Knowledge is like rags, remember to "sew a seam" before you can show up magnificently.
Recently, there has been a strong interest in python crawlers. Here we share our learning path and welcome your suggestions. We communicate with each other and make progress together.
1. Development tools
The tool I use is sublime text3, which is so short and pithy that I'm fascinated by the word, which men probably don't like. I recommend you to use it. Of course, if your computer is well configured, pycharm may be more suitable for you. Sublime text 3 builds python development environment recommendation to check this blog: [sublime builds python development environment] [http://www.cnblogs.com/codefish/p/4806849.html]
2. Introduction to Reptiles
As the name implies, a crawler is like a worm, crawling on the Internet. In this way, we can get what we want. Since we want to climb on the Internet, we need to know the URL, the code name "Unified Resource Locator" and the nickname "Link". Its structure consists of three parts: (1) Protocol: such as the HTTP protocol that we often use in Web sites. (2) Domain name or IP address: domain name, such as www.baidu.com, IP address, which is the corresponding IP after domain name resolution. (3) Path: directory or file, etc.

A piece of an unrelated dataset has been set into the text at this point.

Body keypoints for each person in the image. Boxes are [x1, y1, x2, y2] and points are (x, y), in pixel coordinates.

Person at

3.urllib develops the simplest reptile
(1) Introduction to urllib
Module | Introduce |
---|---|
urllib.error | Exception classes raised by urllib.request. |
urllib.parse | Parse URLs into or assemble them from components. |
urllib.request | Extensible library for opening URLs. |
urllib.response | Response classes used by urllib. |
urllib.robotparser | Load a robots.txt file and answer questions about fetchability of other URLs. |
(2) Developing the simplest reptiles
Baidu's home page is simple and generous, which is very suitable for our crawlers. The crawler code is as follows:
from urllib import request def visit_baidu(): URL = "http://www.baidu.com" # open the URL req = request.urlopen(URL) # read the URL html = req.read() # decode the URL to utf-8 html = html.decode("utf_8") print(html) if __name__ == '__main__': visit_baidu()
The results are as follows:
We can compare the results of our operation by right-clicking in the blank of Baidu homepage to see the review elements. Of course, request can also generate a request object, which can be opened using the urlopen method. The code is as follows:
from urllib import request def vists_baidu(): # create a request obkect req = request.Request('http://www.baidu.com') # open the request object response = request.urlopen(req) # read the response html = response.read() html = html.decode('utf-8') print(html) if __name__ == '__main__': vists_baidu()

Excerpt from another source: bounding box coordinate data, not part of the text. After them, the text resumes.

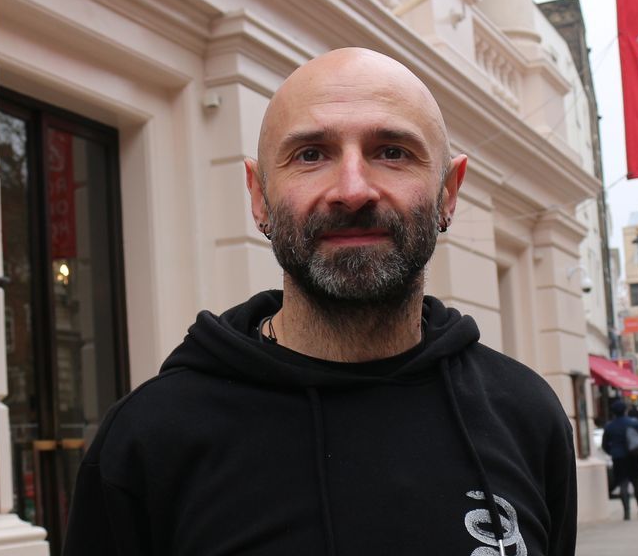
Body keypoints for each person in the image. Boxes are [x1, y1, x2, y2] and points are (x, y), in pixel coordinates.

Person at [62, 49, 577, 555]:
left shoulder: (526, 415)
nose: (352, 191)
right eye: (311, 154)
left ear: (448, 192)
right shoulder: (149, 441)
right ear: (259, 197)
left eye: (392, 151)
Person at [601, 400, 638, 520]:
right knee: (637, 483)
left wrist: (612, 452)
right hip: (635, 456)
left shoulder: (609, 426)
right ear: (625, 410)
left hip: (618, 458)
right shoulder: (634, 422)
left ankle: (626, 512)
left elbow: (605, 445)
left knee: (623, 484)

The result is the same as before.
(3) Error handling
Error handling is handled by urllib module, mainly URLError and HTTP Error errors, where HTTP Error errors are subclasses of URLError errors, that is, HTTRPError can also be captured by URLError. HTTP Error can be captured by its code attribute. The code for handling HTTP Error is as follows:
from urllib import request from urllib import error def Err(): url = "https://segmentfault.com/zzz" req = request.Request(url) try: response = request.urlopen(req) html = response.read().decode("utf-8") print(html) except error.HTTPError as e: print(e.code) if __name__ == '__main__': Err()
The result of operation is as follows:
404 is the error code printed out, you can Baidu for this detailed information. URLError can be captured by its reason attribute. The code for chuliHTTPError is as follows:
from urllib import request from urllib import error def Err(): url = "https://segmentf.com/" req = request.Request(url) try: response = request.urlopen(req) html = response.read().decode("utf-8") print(html) except error.URLError as e: print(e.reason) if __name__ == '__main__': Err()
The result of operation is as follows:
Since you're dealing with errors, it's better to write both errors into your code, after all, the more detailed and clear they are. Note that HTTPError is a subclass of URLError, so you must put HTTPError in front of URLError, otherwise URLError will be output, such as 404 output as Not Found. The code is as follows:
from urllib import request from urllib import error # The first method, URLErroe and HTTPError def Err(): url = "https://segmentfault.com/zzz" req = request.Request(url) try: response = request.urlopen(req) html = response.read().decode("utf-8") print(html) except error.HTTPError as e: print(e.code) except error.URLError as e: print(e.reason)
You can change the url to see various forms of error output.
It's not easy for a new comer to come here. If you feel that you have lost something, please don't be stingy with your appreciation.